Şanlıurfa’nın Eyyübiye ilçesine bağlı Karahisar Mahallesi’nde, Göbeklitepe’nin izlerini taşıyan ve "yeni bir Göbeklitepe" olarak tanımlanan Harbetsuvan Tepesi'nde arkeolojik kazılar tüm hızıyla sürüyor. Şanlıurfa Müzesi Başkanlığı ve Doç. Dr. Bahattin Çelik’in bilimsel danışmanlığında yürütülen kazılarda, milattan önce 9000-8200 yıllarına tarihlenen önemli bulgulara ulaşıldı.
Harbetsuvan Tepesi’nde bugüne kadar Göbeklitepe’nin son evresine tarihlenen tapınak alanları, çakmak taşı ve obsidyen gibi küçük buluntuların yanı sıra mimari açıdan oldukça dikkat çekici dikdörtgen ve kare planlı yapılar ortaya çıkarıldı. En çarpıcı unsurlar ise Göbeklitepe’de olduğu gibi T biçimli, yüzeyleri düzeltilmiş kireçtaşından yapılmış dikilitaşlar. Bu taşlardan birinin üzerinde el parmakları ve kemer tasviri yer alıyor.
Yaklaşık 6 dönümlük bir alanda süren kazılarda, dönemin basit tarımcı köy topluluklarına ait yaşam izleri bulunuyor.

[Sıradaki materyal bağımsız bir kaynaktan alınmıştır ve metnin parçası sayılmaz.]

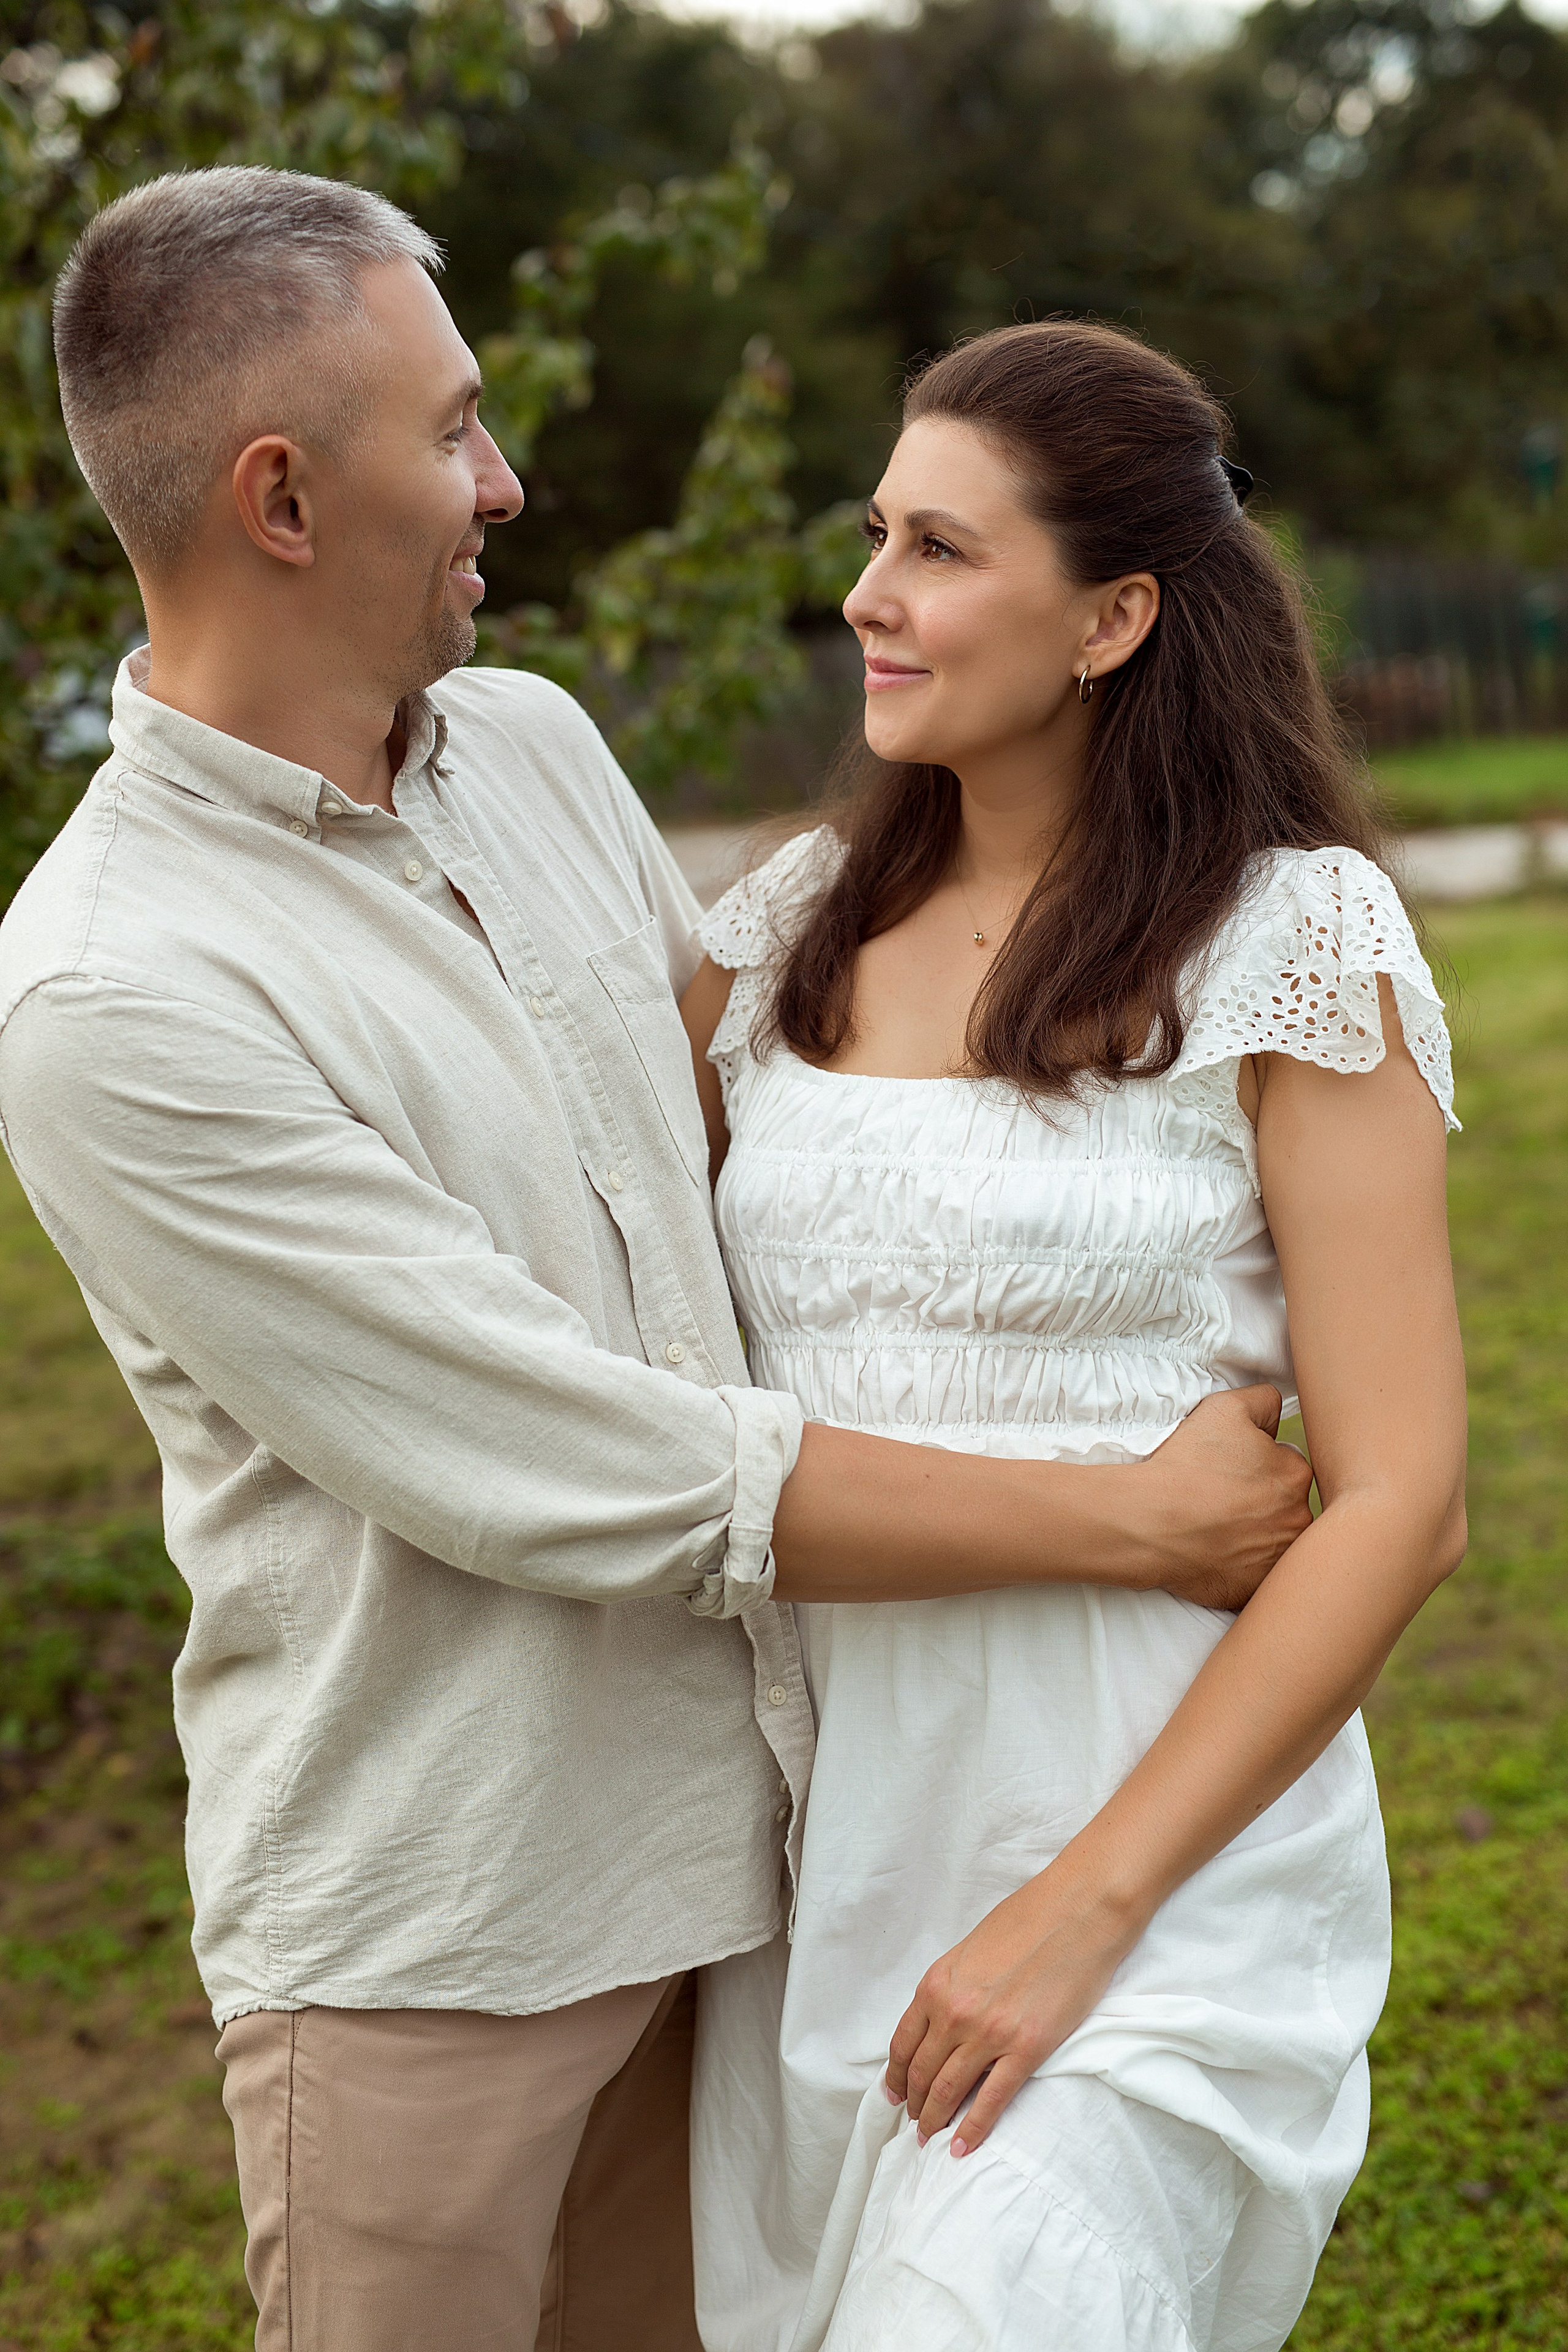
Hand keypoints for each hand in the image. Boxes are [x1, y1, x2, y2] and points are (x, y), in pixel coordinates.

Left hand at [884, 1851, 1140, 2156]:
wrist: (1078, 1910)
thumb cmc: (1029, 1920)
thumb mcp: (971, 1949)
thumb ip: (952, 1986)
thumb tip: (942, 2019)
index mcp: (937, 1983)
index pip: (904, 2043)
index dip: (896, 2076)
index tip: (894, 2094)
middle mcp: (955, 2011)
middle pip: (923, 2072)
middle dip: (914, 2103)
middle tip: (913, 2124)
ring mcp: (989, 2033)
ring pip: (949, 2090)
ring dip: (935, 2119)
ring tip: (930, 2139)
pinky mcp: (1026, 2049)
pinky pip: (992, 2100)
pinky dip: (972, 2130)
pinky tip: (962, 2148)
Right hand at [1131, 1384, 1312, 1610]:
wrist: (1152, 1523)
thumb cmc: (1187, 1465)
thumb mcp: (1225, 1409)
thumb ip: (1263, 1401)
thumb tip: (1277, 1413)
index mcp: (1295, 1475)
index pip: (1287, 1467)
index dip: (1258, 1467)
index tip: (1232, 1473)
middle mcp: (1298, 1520)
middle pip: (1285, 1507)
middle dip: (1261, 1504)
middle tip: (1223, 1502)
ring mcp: (1280, 1559)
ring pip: (1273, 1542)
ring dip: (1254, 1537)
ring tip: (1216, 1530)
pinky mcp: (1257, 1590)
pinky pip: (1256, 1576)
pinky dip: (1241, 1568)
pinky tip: (1215, 1555)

Çanak çömlek öncesi Neolitik B dönemine ait olan bu yerleşimde, tapınak alanlarının yanı sıra depolama alanları ve çok sayıda yabani hayvan kemiği de gün yüzüne çıkarıldı.
Harbetsuvan Tepesi yalnızca yapılarıyla değil, çevresinde yer alan av tuzaklarıyla da dikkat çekiyor. Neolitik dönem insanlarının, büyük taş bloklarla oluşturulan dar koridorlar sayesinde yabani hayvanları ovadan dağın kayalık bölgesine sürerek avladıkları düşünülüyor.
Şanlıurfa kent merkezine 53 kilometre uzaklıkta ve Karahan Tepe’nin yaklaşık 7 km güneybatısında yer alan bu alanın, Karahan Tepe’nin bir uydu yerleşimi olabileceği değerlendirilirken; geçmişte yapılan kaçak kazılar nedeniyle bir kısmı tahrip olmuş durumda.
Uzmanlar, Harbetsuvan Tepesi’nin de tıpkı Göbeklitepe gibi Neolitik dönemin kutsal merkezlerinden biri olabileceğini belirtiyor. Yapılan her yeni kazı, bölgenin tarihini yeniden yazmaya aday.